The problem is this also turns CTLA-4 for all self-targeted T-cells, and the immune system cannot detect the autoimmune system. This leads to fatal immune reactions (enterocolitis, hepatitis, dermatitis, neuropathy, and endocrinopathy).
Programmed Cell Death Protein (PD1) Inhibitors – “The Second Checkpoint”
Agents:
- Nivolumab (Opdivo) – Nivo (prefix) + l (immune) + u (human) + mab
- Pembrolizumab (Keytruda) – Pembro (prefix) + li (immune) + zu (humanized) + mab
- Cemiplimab -rwlc – Cemip (prefix) + li (immune) + mab
- Dostarlimab-gxly – Dostar (prefix) + li (immune) + mab
- Atezolizumab – Atezo (prefix) + li (immune) + zu (humanized) + mab
- Durvalumab – Durva (prefix) + l (immune) + u (human) + mab
- Avelumab – Ave (prefix) + l (immune) + u (human) + mab
PD1 is the second checkpoint that is spread in the general tissue. They have the same function as CTLA-4. Because they have similar mechanisms, PD1 inhibitors have similar ADRs as CTLA-4 inhibitors, but they are not as bad because this is in generalized tissues. Immune-mediated reactions are best treated with corticosteroids.

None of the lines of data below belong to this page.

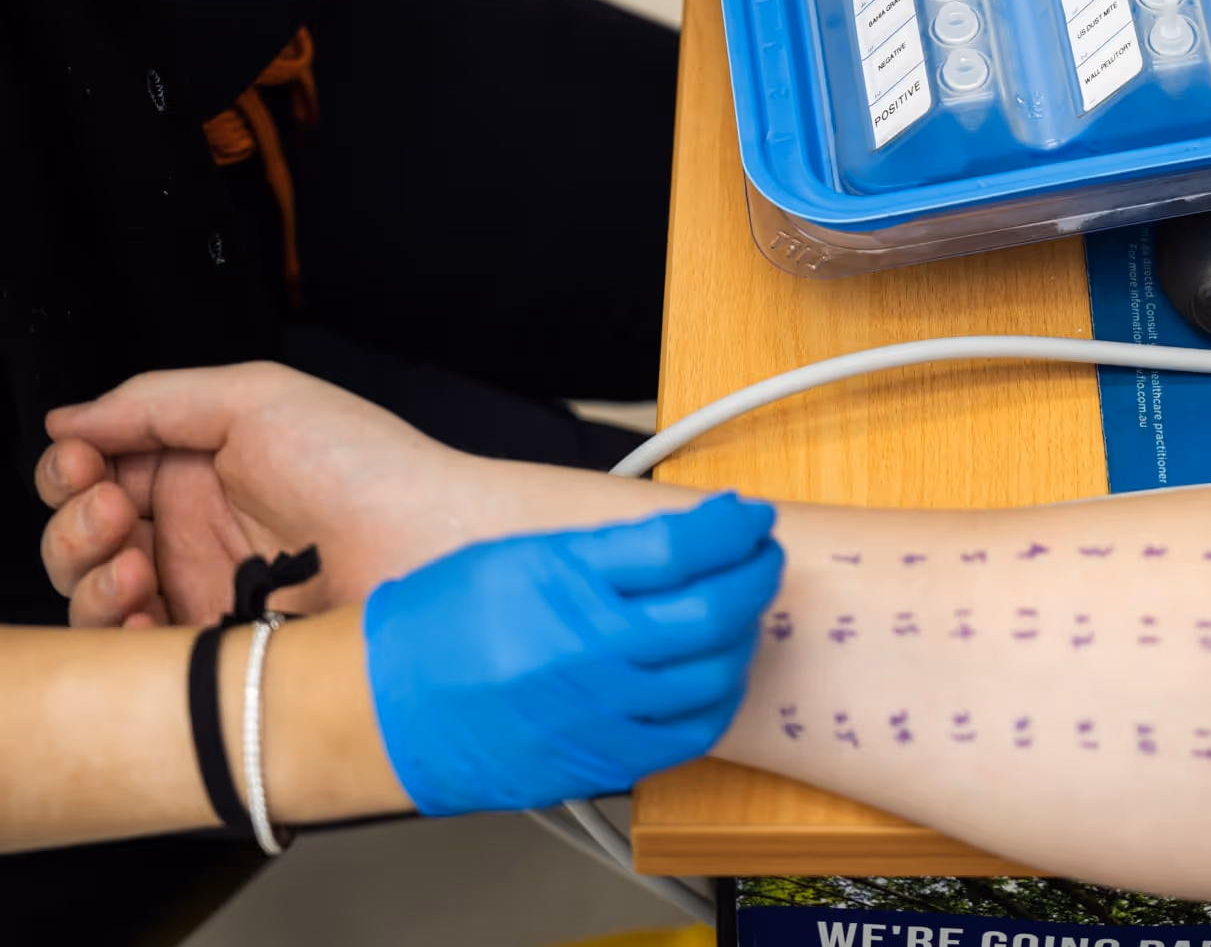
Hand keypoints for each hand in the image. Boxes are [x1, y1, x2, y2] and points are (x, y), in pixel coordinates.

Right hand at [41, 364, 494, 627]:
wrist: (430, 549)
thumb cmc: (368, 469)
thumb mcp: (259, 399)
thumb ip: (156, 401)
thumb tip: (71, 417)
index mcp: (204, 469)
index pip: (99, 473)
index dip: (72, 471)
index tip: (81, 464)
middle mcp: (198, 532)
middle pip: (84, 540)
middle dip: (73, 525)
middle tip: (111, 512)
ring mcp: (206, 592)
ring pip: (96, 599)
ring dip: (88, 577)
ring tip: (132, 563)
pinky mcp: (217, 650)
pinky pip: (137, 658)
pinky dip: (117, 635)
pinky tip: (141, 609)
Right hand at [365, 495, 782, 813]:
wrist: (380, 709)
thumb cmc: (437, 625)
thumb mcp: (520, 556)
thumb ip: (607, 552)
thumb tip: (689, 540)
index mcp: (563, 583)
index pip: (682, 546)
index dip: (733, 527)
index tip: (750, 518)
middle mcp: (587, 648)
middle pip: (713, 609)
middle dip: (756, 575)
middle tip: (760, 558)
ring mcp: (597, 712)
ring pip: (714, 673)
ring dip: (743, 636)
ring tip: (739, 612)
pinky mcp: (601, 762)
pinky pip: (690, 734)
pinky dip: (718, 698)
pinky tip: (716, 674)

Immunomodulatory Drugs (IMiDs) – “Flipper babies and ASA81”
Agents: Lenalidomide, thalidomide, and pomalidomide
The mechanism of action for these agents is unknown, but they are thought to cause immune modulation by increasing T-help cells activity, TNF-alpha, and have anti-angiogenesis effects.
They have severe teratogenicity, leading to BBW warnings. This may be due to fibroblast growth factor inhibition. The consequence is flipper babies from inappropriate limb growths.

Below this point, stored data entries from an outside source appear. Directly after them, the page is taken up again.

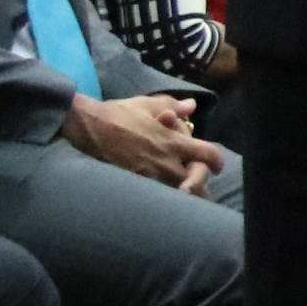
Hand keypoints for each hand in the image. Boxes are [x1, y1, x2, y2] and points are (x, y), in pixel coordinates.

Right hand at [62, 92, 222, 192]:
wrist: (89, 128)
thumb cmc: (120, 113)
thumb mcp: (149, 104)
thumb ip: (174, 106)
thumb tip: (191, 106)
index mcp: (175, 142)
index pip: (207, 156)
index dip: (216, 162)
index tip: (218, 167)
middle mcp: (166, 163)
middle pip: (196, 182)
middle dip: (200, 185)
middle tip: (199, 188)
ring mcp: (149, 177)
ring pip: (175, 194)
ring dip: (182, 195)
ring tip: (183, 198)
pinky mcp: (133, 186)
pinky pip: (154, 198)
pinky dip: (160, 199)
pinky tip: (160, 201)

They can also cause thromboembolic events, and patients must be on antithrombotic treatment. The most common is aspirin 81mg but may have to elevate to DOACs or enoxaparin if not sufficient.

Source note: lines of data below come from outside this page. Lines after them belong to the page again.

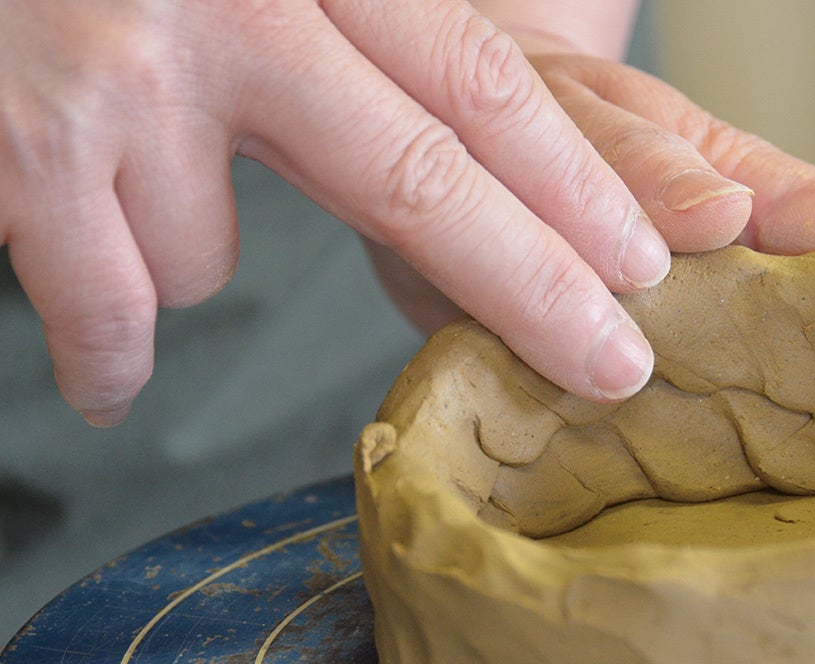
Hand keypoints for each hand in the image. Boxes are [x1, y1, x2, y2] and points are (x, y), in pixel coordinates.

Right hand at [1, 0, 669, 425]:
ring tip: (122, 180)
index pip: (482, 82)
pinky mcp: (36, 143)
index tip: (648, 269)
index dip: (574, 185)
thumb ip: (350, 44)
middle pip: (422, 178)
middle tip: (613, 367)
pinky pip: (118, 308)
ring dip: (186, 248)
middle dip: (530, 289)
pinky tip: (108, 370)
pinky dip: (110, 351)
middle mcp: (242, 0)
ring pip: (217, 257)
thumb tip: (476, 175)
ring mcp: (135, 66)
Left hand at [527, 53, 814, 512]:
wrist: (443, 163)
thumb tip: (719, 220)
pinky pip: (727, 462)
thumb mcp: (569, 121)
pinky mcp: (646, 410)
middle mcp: (750, 287)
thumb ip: (628, 167)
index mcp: (746, 200)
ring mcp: (708, 357)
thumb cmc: (522, 123)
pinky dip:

Other side effects include somnolence (worst with thalidomide) and peripheral neuropathies (also worst with thalidomide).
Bi-Specific T-Cell Engager (BiTE)
These are the upcoming agents: Blinatumomab, Teclitamab-cqyv, and mosunetuzumab-axgb
They are antibodies with one arm that binds to CD and the other that binds to the cancer target. Ultimately, they force T-cells to the target.
The main problem with these agents is cytokine release syndrome due to the severe dumping of cytokines because the cells are killed off so quickly. Patients on these therapies should be admitted for monitoring. Severe neurotoxicity is the other standout ADR.
Chimeric Antigen Receptor T-Cells (CAR-T Cell)
This is an interesting concept where the patient’s own T-cells are collected, modified in the lab to express the desired CAR-T receptor, grew them, and inject back into the patients.
The goal of this therapy is long-lasting immunity.
The problem with this therapy is the cytokine release syndrome and tumor lysis.
The most common targets are CD19 (the most common) and BCMA for myeloma.
It is a one-time treatment, costing over half a million dollars.
The Future – Vaccine and Gene Therapy
First “vaccine” for melanoma: Talimogene. This is an injectable that utilizes the herpes virus that lyzes in the body, releasing factors that the body can build a defense against.
Nadafaragene firadenovec-vncg, is a new kind of gene therapy that is instilled into the bladder with an adenovirus vector. It kills off tumor cells there.